**ASSIGNED TASK:**
The expected answer is a verbatim transcription of the lines below, beginning with the first and ending with the line that holds "Medienkompetenz definiert.", without pictures.
┄┄┄┄┄┄
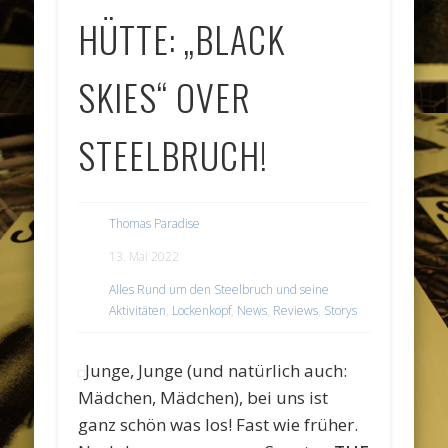
HÜTTE: „BLACK
SKIES“ OVER
STEELBRUCH!
Thomas Paradise
13. Mai 2022
Alles Rund um den Steelbruch und seine
Aktivitäten
,
Lockenkopf
,
News
,
Reviews
,
Storys
Junge, Junge (und natürlich auch:
Mädchen, Mädchen), bei uns ist
ganz schön was los! Fast wie früher.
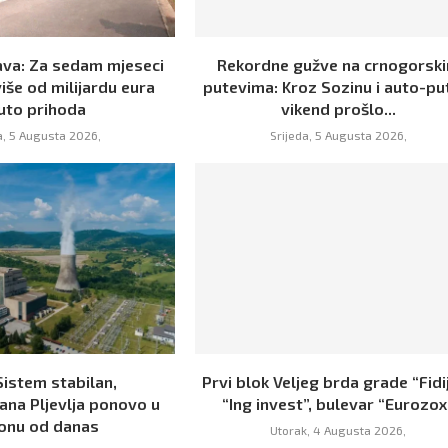
va: Za sedam mjeseci
Rekordne gužve na crnogorsk
iše od milijardu eura
putevima: Kroz Sozinu i auto-pu
uto prihoda
vikend prošlo...
a, 5 Augusta 2026,
Srijeda, 5 Augusta 2026,
Sistem stabilan,
Prvi blok Veljeg brda grade “Fidij
ana Pljevlja ponovo u
“Ing invest”, bulevar “Eurozox
onu od danas
Utorak, 4 Augusta 2026,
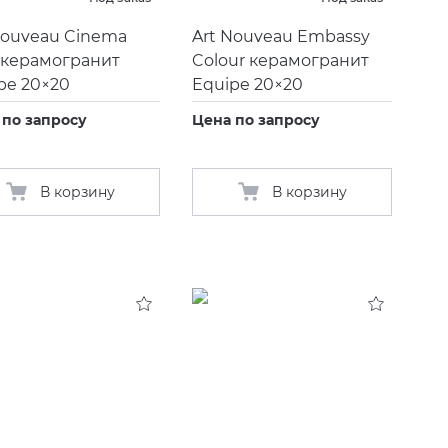
Nouveau Cinema
Art Nouveau Embassy
 керамогранит
Colour керамогранит
pe 20×20
Equipe 20×20
 по запросу
Цена по запросу
В корзину
В корзину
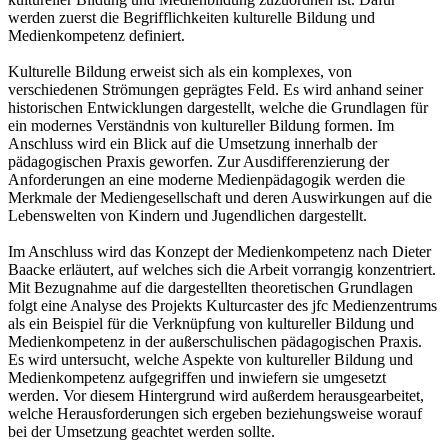
werden zuerst die Begrifflichkeiten kulturelle Bildung und
Medienkompetenz definiert.
Kulturelle Bildung erweist sich als ein komplexes, von
verschiedenen Strömungen geprägtes Feld. Es wird anhand seiner
historischen Entwicklungen dargestellt, welche die Grundlagen für
ein modernes Verständnis von kultureller Bildung formen. Im
Anschluss wird ein Blick auf die Umsetzung innerhalb der
pädagogischen Praxis geworfen. Zur Ausdifferenzierung der
Anforderungen an eine moderne Medienpädagogik werden die
Merkmale der Mediengesellschaft und deren Auswirkungen auf die
Lebenswelten von Kindern und Jugendlichen dargestellt.
Im Anschluss wird das Konzept der Medienkompetenz nach Dieter
Baacke erläutert, auf welches sich die Arbeit vorrangig konzentriert.
Mit Bezugnahme auf die dargestellten theoretischen Grundlagen
folgt eine Analyse des Projekts Kulturcaster des jfc Medienzentrums
als ein Beispiel für die Verknüpfung von kultureller Bildung und
Medienkompetenz in der außerschulischen pädagogischen Praxis.
Es wird untersucht, welche Aspekte von kultureller Bildung und
Medienkompetenz aufgegriffen und inwiefern sie umgesetzt
werden. Vor diesem Hintergrund wird außerdem herausgearbeitet,
welche Herausforderungen sich ergeben beziehungsweise worauf
bei der Umsetzung geachtet werden sollte.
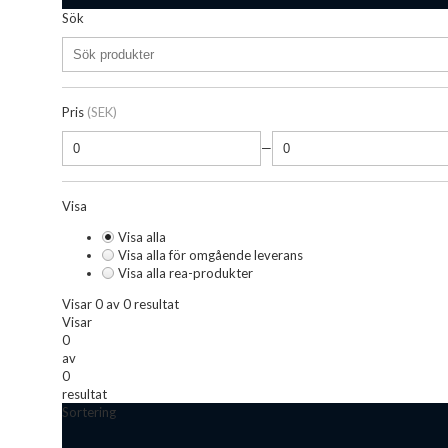
Sök
Pris
(SEK)
—
Visa
Visa alla
Visa alla för omgående leverans
Visa alla rea-produkter
Visar 0 av 0 resultat
Visar
0
av
0
resultat
Sortering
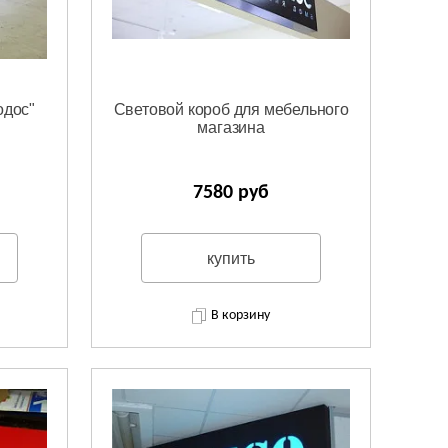
одос"
Световой короб для мебельного
магазина
7580 руб
купить
В корзину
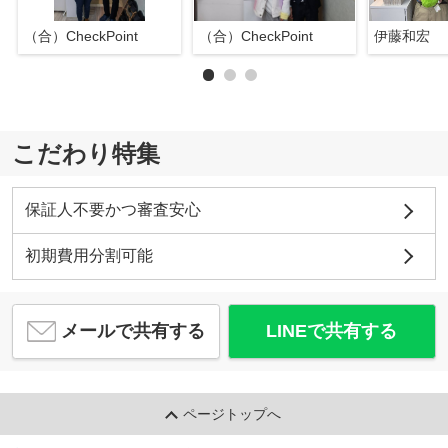
（合）CheckPoint
（合）CheckPoint
伊藤和宏
こだわり特集
保証人不要かつ審査安心
初期費用分割可能
メールで共有する
LINEで共有する
ページトップへ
┄┄┄┄┄┄
**OUTPUT BELOW:**
HÜTTE: „BLACK
SKIES“ OVER
STEELBRUCH!
Thomas Paradise
13. Mai 2022
Alles Rund um den Steelbruch und seine
Aktivitäten
,
Lockenkopf
,
News
,
Reviews
,
Storys
Junge, Junge (und natürlich auch:
Mädchen, Mädchen), bei uns ist
ganz schön was los! Fast wie früher.
va: Za sedam mjeseci
Rekordne gužve na crnogorsk
iše od milijardu eura
putevima: Kroz Sozinu i auto-pu
uto prihoda
vikend prošlo...
a, 5 Augusta 2026,
Srijeda, 5 Augusta 2026,
Sistem stabilan,
Prvi blok Veljeg brda grade “Fidij
ana Pljevlja ponovo u
“Ing invest”, bulevar “Eurozox
onu od danas
Utorak, 4 Augusta 2026,
Nouveau Cinema
Art Nouveau Embassy
 керамогранит
Colour керамогранит
pe 20×20
Equipe 20×20
 по запросу
Цена по запросу
В корзину
В корзину
werden zuerst die Begrifflichkeiten kulturelle Bildung und
Medienkompetenz definiert.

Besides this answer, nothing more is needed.